Hopelijk heeft Jan van Dullemen nog energie over voor een derde boek, met daarin een centrale rol voor de zeer getalenteerde Han van Oyen, de derde compagnon binnen C.P. Schoemaker en Associatie Architecten. Nadat het bureau  in 1924 werd ontbonden, schiep Van Oyen een indrukwekkend eigen oeuvre. Hij stierf in 1944, onder Japans regiem, in de Sukamiskin gevangenis in Bandoeng. Van Oyens vrouw bracht het bureau-archief, inclusief de vele fraaie schetsen en tekeningen van het drietal, na de oorlog over naar Nederland. Deze belandden in de archieven van Het Nieuwe Instituut, waar Van Dullemen uit kon putten. Hij kent daar nu de weg. Hopelijk krijgt hij, door Van Oyens zeer eigen tekenstijl, eenvoudiger antwoord op de vraag wie wat ontwierp. Maar wellicht is een drieluik te veel gevraagd.
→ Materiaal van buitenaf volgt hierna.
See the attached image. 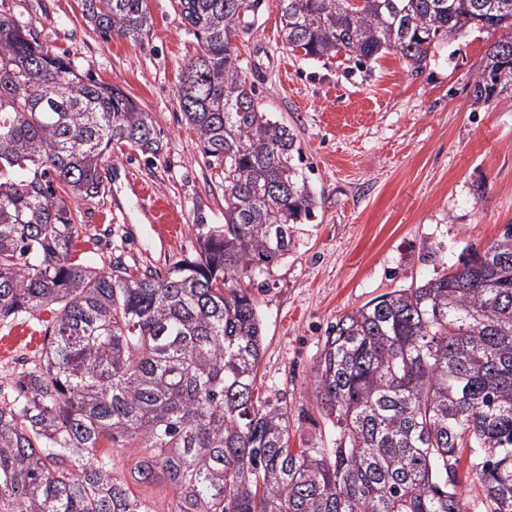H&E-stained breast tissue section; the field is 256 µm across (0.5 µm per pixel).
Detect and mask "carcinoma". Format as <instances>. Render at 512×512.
<instances>
[{
	"label": "carcinoma",
	"instance_id": "obj_1",
	"mask_svg": "<svg viewBox=\"0 0 512 512\" xmlns=\"http://www.w3.org/2000/svg\"><path fill=\"white\" fill-rule=\"evenodd\" d=\"M281 35L310 59L387 51L415 72L436 45L512 27V0H279ZM105 37L148 34V0H81ZM260 0H176L202 53L177 92L224 181V223L164 273L90 265L67 201L100 192L112 145L160 153L161 130L119 86L82 72L0 13V320L55 312L0 402V512H512V225L448 272L384 292L330 325L315 386L334 446H290L288 406L255 384L263 324L244 281L288 257L316 198L296 136L257 106L232 43ZM512 90V37L486 52L475 100ZM111 443V448L103 442ZM468 457L481 493L464 497ZM112 462L114 459L115 471L118 476L125 477L131 484L133 490L139 496H145L157 504L165 503L172 497L171 489L163 481H156L150 486L135 485L130 476L131 461L138 455H142V448H114L112 449Z\"/></svg>",
	"mask_w": 512,
	"mask_h": 512
}]
</instances>
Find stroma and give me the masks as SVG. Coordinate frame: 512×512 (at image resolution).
<instances>
[{
    "label": "stroma",
    "instance_id": "1",
    "mask_svg": "<svg viewBox=\"0 0 512 512\" xmlns=\"http://www.w3.org/2000/svg\"><path fill=\"white\" fill-rule=\"evenodd\" d=\"M149 0L142 41L104 38L80 0H0L38 40L80 70L117 84L155 117L158 156L113 148L98 195L78 199L79 248L96 266L166 271L194 255L195 227L224 221V184L203 157L177 101L185 64L201 48L173 6ZM279 0H262L236 38L257 105L293 129L317 200L291 250L249 284L264 327L261 395L286 400L291 445L330 440L314 385L326 329L373 297L430 279L468 247L484 248L512 224V91L475 102L473 82L505 29L470 30L439 44L421 72L383 54L362 72L344 56L310 59L286 47ZM147 187L176 236L155 231ZM52 313L0 321V393L38 356Z\"/></svg>",
    "mask_w": 512,
    "mask_h": 512
}]
</instances>
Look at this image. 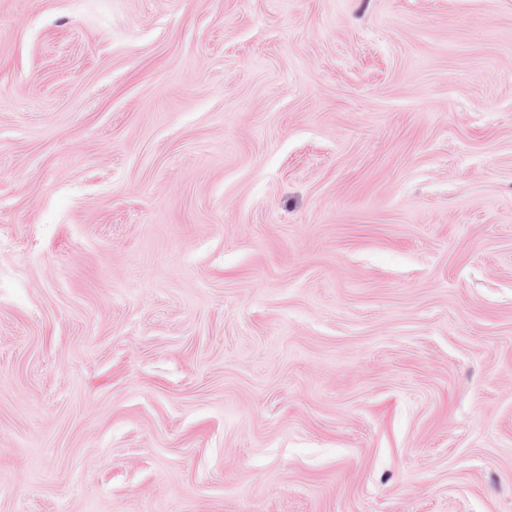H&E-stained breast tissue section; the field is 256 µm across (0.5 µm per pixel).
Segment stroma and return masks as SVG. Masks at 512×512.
Listing matches in <instances>:
<instances>
[{"mask_svg":"<svg viewBox=\"0 0 512 512\" xmlns=\"http://www.w3.org/2000/svg\"><path fill=\"white\" fill-rule=\"evenodd\" d=\"M0 512H512V0H0Z\"/></svg>","mask_w":512,"mask_h":512,"instance_id":"35a3bbf8","label":"stroma"}]
</instances>
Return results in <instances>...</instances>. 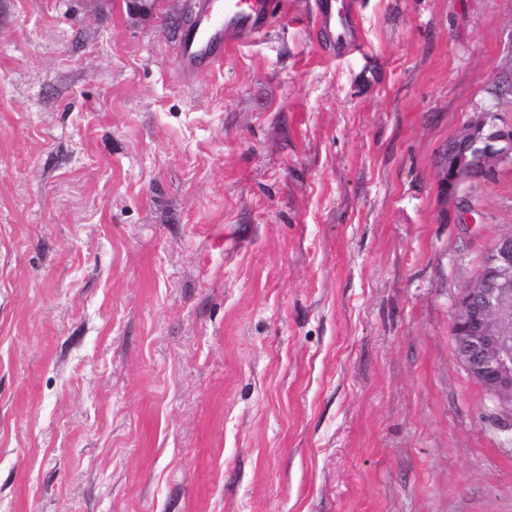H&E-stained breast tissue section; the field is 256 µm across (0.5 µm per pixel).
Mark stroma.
I'll list each match as a JSON object with an SVG mask.
<instances>
[{"label":"stroma","instance_id":"35a3bbf8","mask_svg":"<svg viewBox=\"0 0 512 512\" xmlns=\"http://www.w3.org/2000/svg\"><path fill=\"white\" fill-rule=\"evenodd\" d=\"M194 0H0V512H512L456 295L512 230V0H313L185 78ZM474 209L457 219V202ZM356 0H314L316 21L327 34L336 56L358 48ZM512 163V124H497L490 112H475L448 142L441 160V183L454 194L466 181Z\"/></svg>","mask_w":512,"mask_h":512}]
</instances>
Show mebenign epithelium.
I'll list each match as a JSON object with an SVG mask.
<instances>
[{"mask_svg":"<svg viewBox=\"0 0 512 512\" xmlns=\"http://www.w3.org/2000/svg\"><path fill=\"white\" fill-rule=\"evenodd\" d=\"M502 163H512V124L476 112L441 157L442 186L453 194ZM450 339L469 376L512 413V230L494 239L477 275L456 298Z\"/></svg>","mask_w":512,"mask_h":512,"instance_id":"benign-epithelium-1","label":"benign epithelium"}]
</instances>
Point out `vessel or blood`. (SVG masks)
<instances>
[{
  "mask_svg": "<svg viewBox=\"0 0 512 512\" xmlns=\"http://www.w3.org/2000/svg\"><path fill=\"white\" fill-rule=\"evenodd\" d=\"M316 21L337 55L358 47L357 0H314ZM280 0H196L178 47L185 75L221 62L226 48L266 35L281 16Z\"/></svg>",
  "mask_w": 512,
  "mask_h": 512,
  "instance_id": "vessel-or-blood-1",
  "label": "vessel or blood"
}]
</instances>
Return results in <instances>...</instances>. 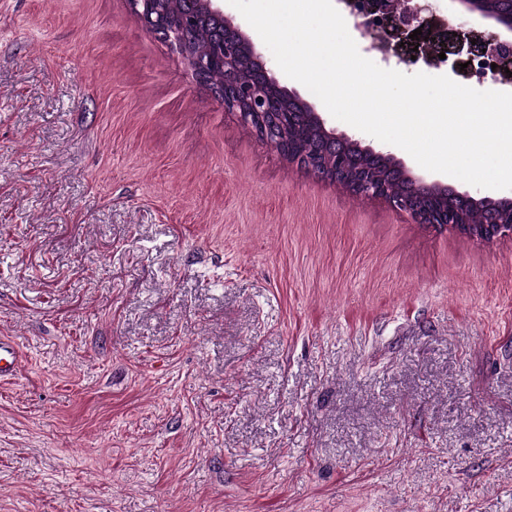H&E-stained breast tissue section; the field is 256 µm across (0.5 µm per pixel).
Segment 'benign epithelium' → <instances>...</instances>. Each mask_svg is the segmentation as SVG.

Laat deze auteur eerst maar even bijkomen van alle onderzoek naar, en dit informatieve boek over, een markant persoon.


C.J. van Dullemen, Architect in Bandoeng, verzetsstrijder in Delft. Leven en werk van prof. ir. Richard Schoemaker (18861942), Walburg Pers, 2022
De afbeeldingen hierboven zijn afkomstig uit het boek.